NVIDIA L4 Key Specs
The NVIDIA L4 is a data center GPU from NVIDIA, but it is far from the company’s fastest. Here are the key specs of the new GPU:
GPU | NVIDIA L4 |
---|---|
FP32 | 30.3 teraFLOPs |
TF32 Tensor Core | 120 teraFLOPS* |
FP16 Tensor Core | 242 teraFLOPS* |
BFLOAT16 Tensor Core | 242 teraFLOPS* |
FP8 Tensor Core | 485 teraFLOPs* |
INT8 Tensor Core | 485 TOPs* |
GPU memory | 24GB |
GPU memory bandwidth | 300GB/s |
NVENC | NVDEC | JPEG decoders | 2 | 4 | 4 |
Max thermal design power (TDP) | 72W |
Form factor | 1-slot low-profile, PCIe |
Interconnect | PCIe Gen4 x16 64GB/s |
The 72W is very important since that allows the card to be powered by the PCIe Gen4 x16 slot without another power cable. Finding auxiliary power in servers that support it is easy, but what made the T4 successful was not requiring that support.
NVIDIA L4 nvidia-smi Output
Here is a quick example of what the NVIDIA L4 looks like from nvidia-smi.
We know folks like to see that.
NVIDIA L4 Performance
On the L4 side, we grabbed containers to run some MLPerf 3.0 “style” workloads. These are not official submissions, but here is what we saw trying to replicate what the server vendors showed.
Again, directionally, we are similar in terms of the generational increase between the T4 and L4. While the exact values vary, our simple guidance is to think about the L4 as a 2-3x improvement in performance per card over the predecessor. What is interesting, is that data center CPUs are increasing AI inference performance at a faster rate than this, but GPUs still have a big place in AI inference since one can simply add cards to scale out.

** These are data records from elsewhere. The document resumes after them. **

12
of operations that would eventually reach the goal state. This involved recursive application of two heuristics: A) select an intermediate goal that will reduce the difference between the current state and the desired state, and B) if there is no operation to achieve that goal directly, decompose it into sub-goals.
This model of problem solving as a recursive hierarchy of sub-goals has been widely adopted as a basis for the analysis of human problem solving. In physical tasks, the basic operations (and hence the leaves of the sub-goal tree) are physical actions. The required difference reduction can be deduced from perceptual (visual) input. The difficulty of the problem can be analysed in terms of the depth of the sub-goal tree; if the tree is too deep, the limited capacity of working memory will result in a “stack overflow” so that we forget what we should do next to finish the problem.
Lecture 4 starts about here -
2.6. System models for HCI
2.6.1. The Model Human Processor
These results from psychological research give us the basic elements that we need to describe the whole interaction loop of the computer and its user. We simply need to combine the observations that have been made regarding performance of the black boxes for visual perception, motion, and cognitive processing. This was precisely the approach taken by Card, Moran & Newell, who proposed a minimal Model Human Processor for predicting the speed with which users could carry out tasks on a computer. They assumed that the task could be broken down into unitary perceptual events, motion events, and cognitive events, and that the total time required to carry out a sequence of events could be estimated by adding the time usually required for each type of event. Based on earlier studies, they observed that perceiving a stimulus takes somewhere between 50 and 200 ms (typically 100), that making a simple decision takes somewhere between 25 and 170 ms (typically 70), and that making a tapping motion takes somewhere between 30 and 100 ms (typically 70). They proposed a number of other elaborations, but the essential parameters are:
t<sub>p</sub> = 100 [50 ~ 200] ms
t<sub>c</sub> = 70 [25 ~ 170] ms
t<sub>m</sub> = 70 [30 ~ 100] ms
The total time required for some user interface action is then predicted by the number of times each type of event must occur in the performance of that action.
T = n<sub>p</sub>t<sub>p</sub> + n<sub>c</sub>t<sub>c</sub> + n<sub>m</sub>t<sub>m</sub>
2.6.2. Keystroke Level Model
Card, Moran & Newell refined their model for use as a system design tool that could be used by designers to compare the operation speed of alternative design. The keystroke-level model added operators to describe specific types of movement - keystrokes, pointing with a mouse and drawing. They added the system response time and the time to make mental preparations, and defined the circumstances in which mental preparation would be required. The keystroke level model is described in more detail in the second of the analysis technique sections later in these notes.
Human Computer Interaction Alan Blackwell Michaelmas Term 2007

NVIDIA L4 Power Consumption
In terms of power consumption, we were getting typical power consumption in the 50-65W range under use. We saw nvidia-smi cross 70W being used but we were also not using all GPU memory so there was likely a bit more. The spec sheet says the card can do 72W. We say 75W just to stay safe.
The sub-75W power consumption allows the card to be PCIe slot powered. It also means that the card can often fit in server configurations without having to increase chassis fans for cooling or power supplies for power.
Final Words
While much of the focus today is on the NVIDIA H100 and Generative AI inference at large scale, there is an existing, and rapidly growing AI inference market in general purpose servers. The NVIDIA L4 is NVIDIA’s secret weapon to allow organizations to add CUDA hardware to just about any server, even smaller edge-focused servers.
The NVIDIA T4 was a very popular card, and we expect the NVIDIA L4 will be as well, especially given the environment for AI hardware.
Thanks again to PNY for helping get us a card to review.
I believe this card is sized just about perfectly to fit into a TinyMiniMicro node. I just can’t justify spending thousands of dollars extra on a GPU like this for home use when I could use a consumer-oriented 3090 or 4090 for a fraction of the cost in a different system. That datacenter markup annoys me, but Nvidia certainly loves it. Obviously, the main problem would be cooling the card outside of a server chassis… so it would probably be thermally throttled, even if you pointed a fan at it, but for hobbyist use, it would probably still be better than anything else you can fit into a TMM node.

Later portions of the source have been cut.